“Why do we do this stupid sport? Why?!”
This was me screaming at Mr. Duff yesterday afternoon, whilst lying on my yoga mat with a small spiky ball rammed into my backside.
They don’t tell you this about being a runner, not really. This constant business of MOT-ing your body.
When you’re signing up for that first race for charity or watching the masses cross the line of the London Marathon, noone tells you about the need to lie on your living room floor for hours on end ironing out your muscles with a bit of cylindrical foam. It’s only when you’re already well into it and you’ve decided to ‘run through’ a niggle for the first time and ended up limping to your local physio with your ITB between your legs that you start taking this pre-hab/re-hab stuff seriously.
Seriously – I run 3 or 4 times a week. I do something physio related at least twice a day.
I’ve just entered taper for the New York Marathon, and actually I’ve done pretty well niggle wise this time around. I’ve still got the delights of Compartment Syndrome to manage, but it’s been nowhere near as painful as it was during London and I’ve had probably only a third of the physio sessions.
I’ve developed an interesting relationship with my physio, in which he seems simultaneously amused by my willingness to come and ask his advice whenever anything new feels off but also impressed when I ask him anatomical questions to understand the various issues better (living with medical students at uni has it’s uses at last).
Anyway, to add to the CS I noticed I was getting a funny pain in my lower back on one side. Not really a bad pain, more like a sort of dull Saturday-afternoon-and-nothing-to-do-boredom headache. Except in my back. And sometimes really quite annoyingly painful, at rest and on the run.

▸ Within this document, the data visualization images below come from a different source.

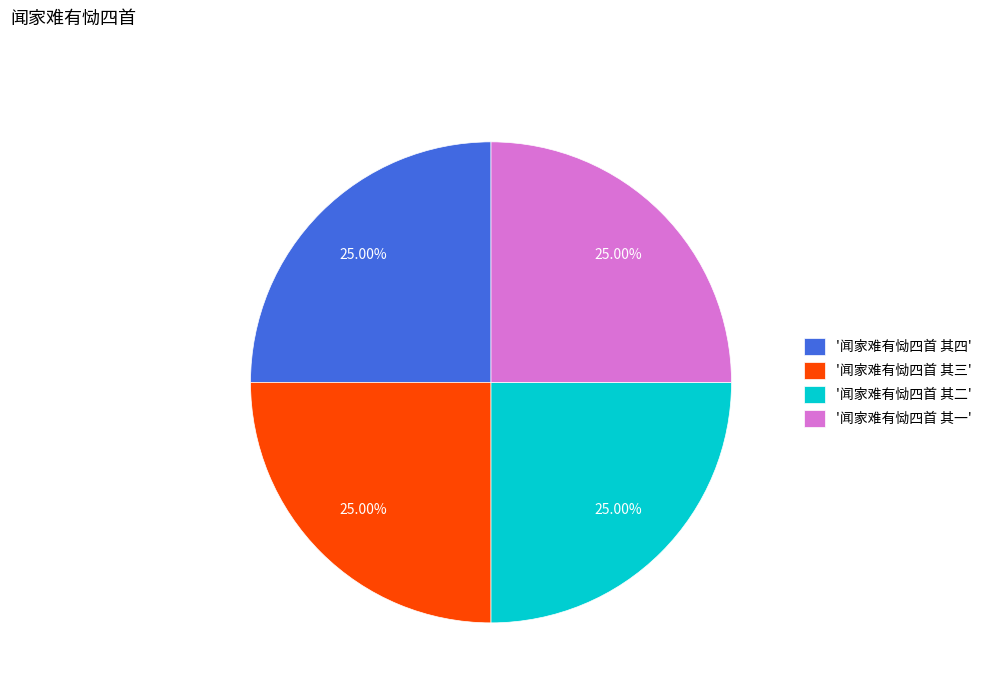

Approximately how many times larger is the value at '闻家难有恸四首 其四' compared to '闻家难有恸四首 其三'?

1.0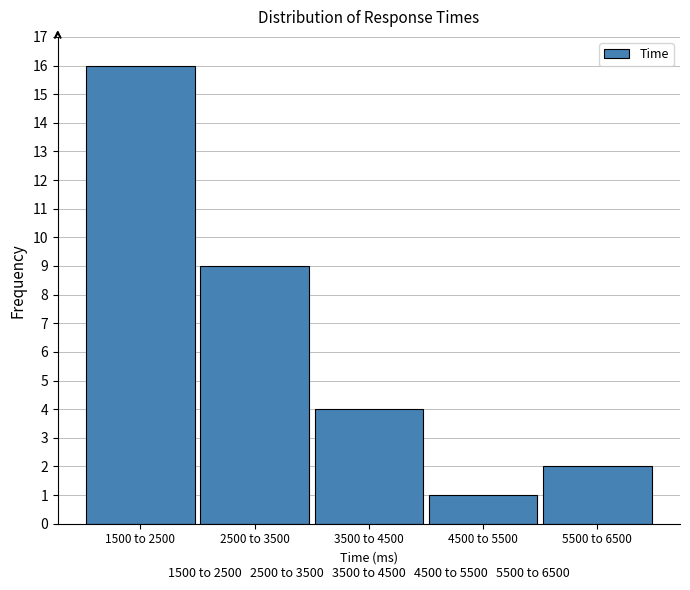

Reading left to right, extract all data points from this chart.

1500 to 2500=16	2500 to 3500=9	3500 to 4500=4	4500 to 5500=1	5500 to 6500=2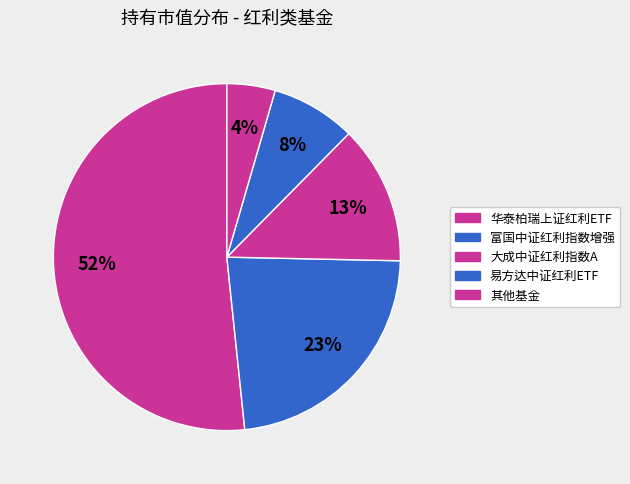

How many segments does this pie chart have?

5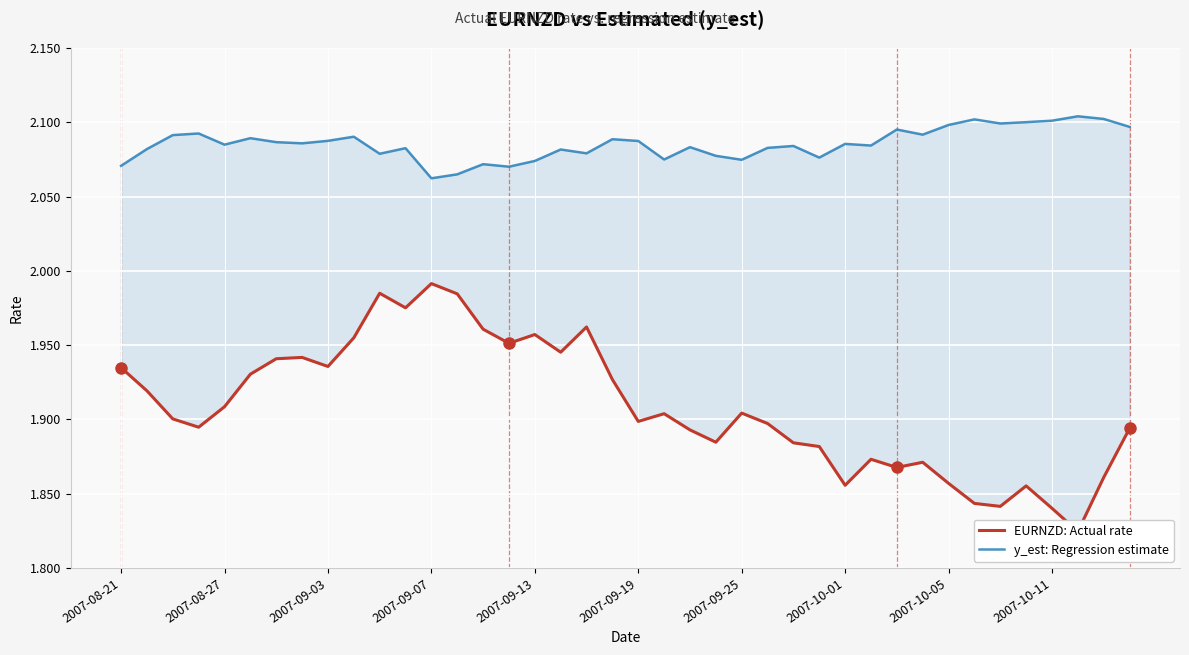

At 21, list the series in order from smallest to largest.

EURNZD: Actual rate, y_est: Regression estimate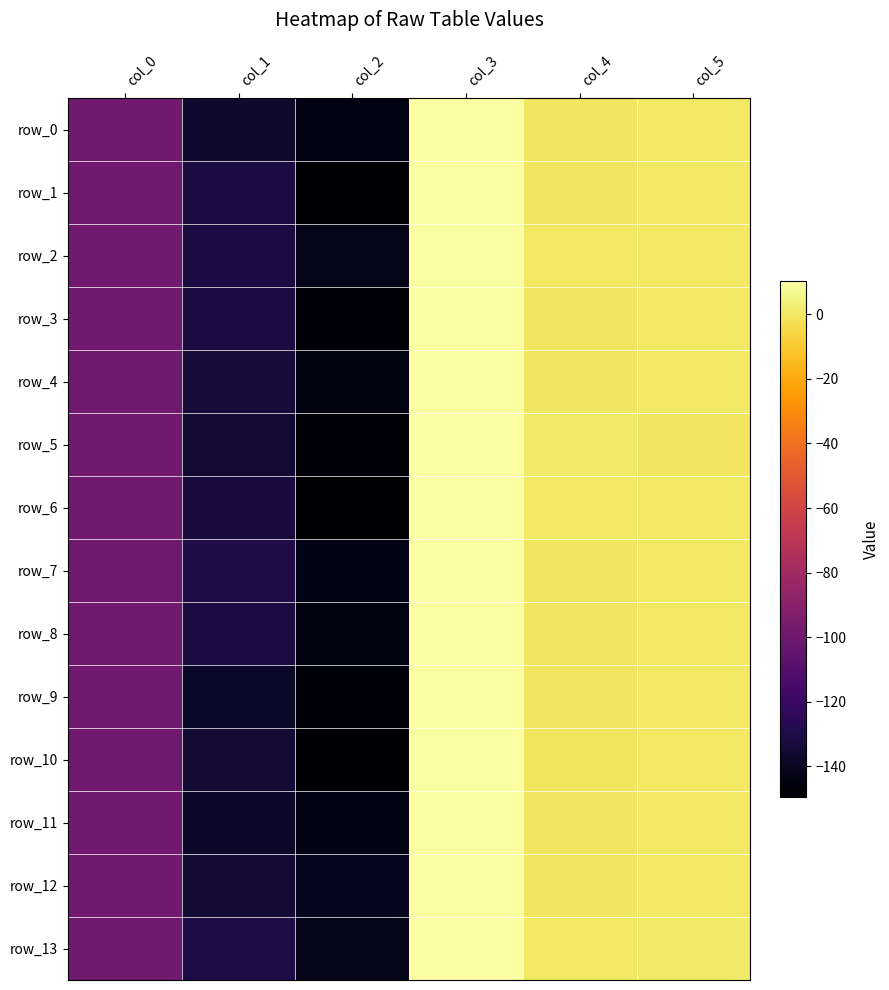

At which label is row_0 closest to -67?

col_0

My Dad has had a bad back off and on all his life, and I know that you really don’t take chances with spinal mobility. I started extra stretching and doing hybrid yoga-pilates spinal articulation exercises and cat-cow for all I was worth, but to no avail. Then over the weekend I went out to a birthday do for some club mates and we were sitting on some quite firm chairs to watch some comedy. My back, which had been fine all day, really started to hurt.
Aha, thought I, maybe I’m getting referred pain from tight glutes (see, I really do listen to my physio!), and there’s nothing wrong with my back at all! The next day after my run I duly sat on a spiky ball to test the theory…

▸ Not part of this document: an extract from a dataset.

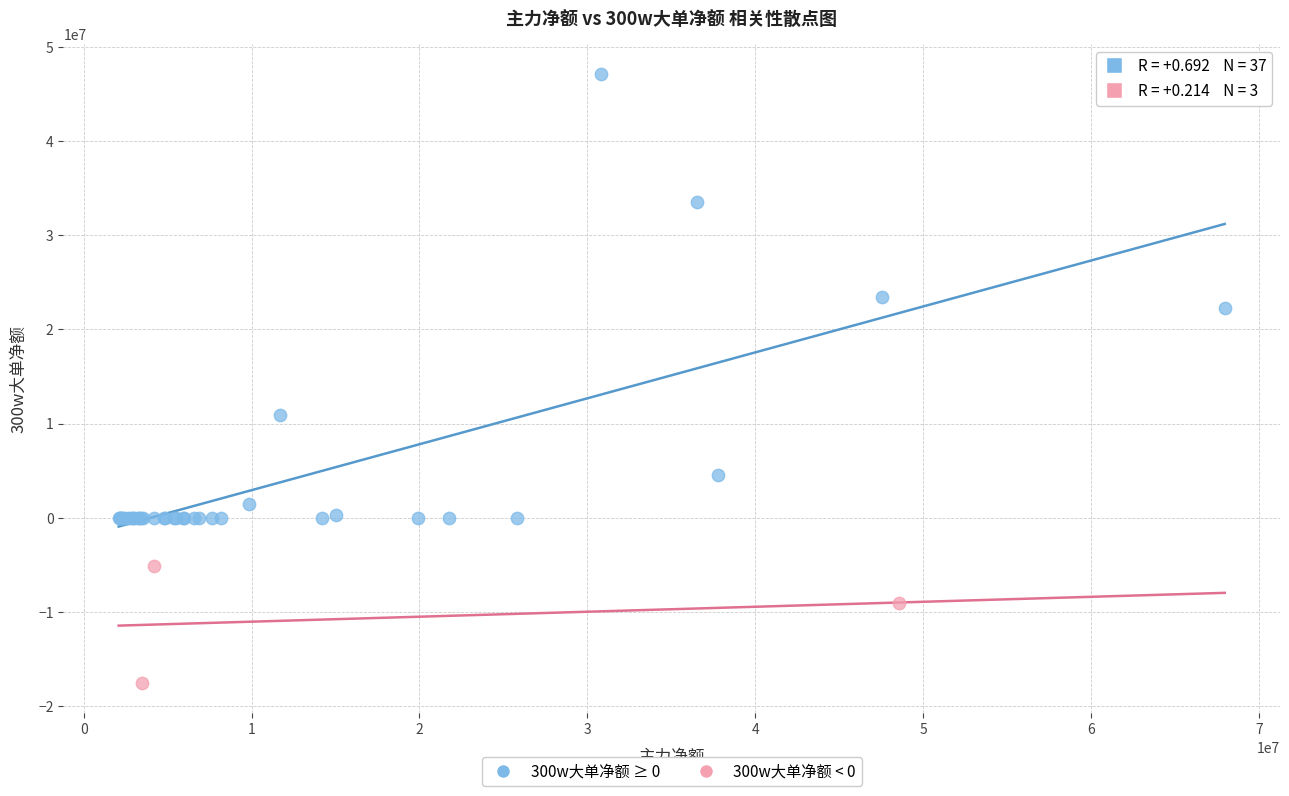

Which series has the largest Y range (max minus min)?

300w大单净额 ≥ 0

After Mr. Duff had got me back down from the ceiling, stopped me screaming and administered gas and air, we decided that yes, that was probably what was wrong.
So my already fairly arduous pre-hab/re-hab routine has been expanded, and it’s honestly faintly ridiculous.
Today I have done the following:
- Used a foam roller on my glutes before breakfast
- Sourced a second hot water bottle to sit on at work
- Aquired a mini foam roller to wedge in the glute pressure point at work
- Got strange looks from my colleagues (I mean, fair enough)
- Done downward dog with pedalling, pigeon and bridges for a quarter of an hour
- Rolled my backside around on a very spiky ball, with much pain and swearing
- Massaged my lower legs with a lump of ice (frozen inside a plastic cup) whilst wearing a latex glove to prevent my hand freezing off (I mean on the plus side, at least THAT’S the reason I keep a latex glove in the bathroom)
And before bedtime I will possibly have an Epsom salts bath, definitely fill another hot water bottle to soothe my glutes, re-ice my shins, and maybe make liberal use of a tube of Movelat because my left leg really has been whinging at me today.

My physio thinks we’re all mad, and he has a point. We spend our spare time doing a sport that can cause us pain, and then we willingly inflict more pain on ourselves in order to be able to continue doing the thing that caused us the pain in the first place.
Yeah, put like that it does sound like the actions of mad people.
But it’s worth it. It’s so, so worth it. I am so excited about New York that I don’t even want to talk about it too much in case it gets taken away from me again. I’ll do whatever it takes, spiky balls and all!
Just be prepared, if you’re new to all this, that it’s not all triumphant finish photos and sweat soaked Insta-moments.
Some of your selfies will start to look like this…!
Sorry for finding this so funny Angela. I hate foam rolling so all of this sounds like absolute torture. Do you have a schedule written out for maintenance like your training schedule?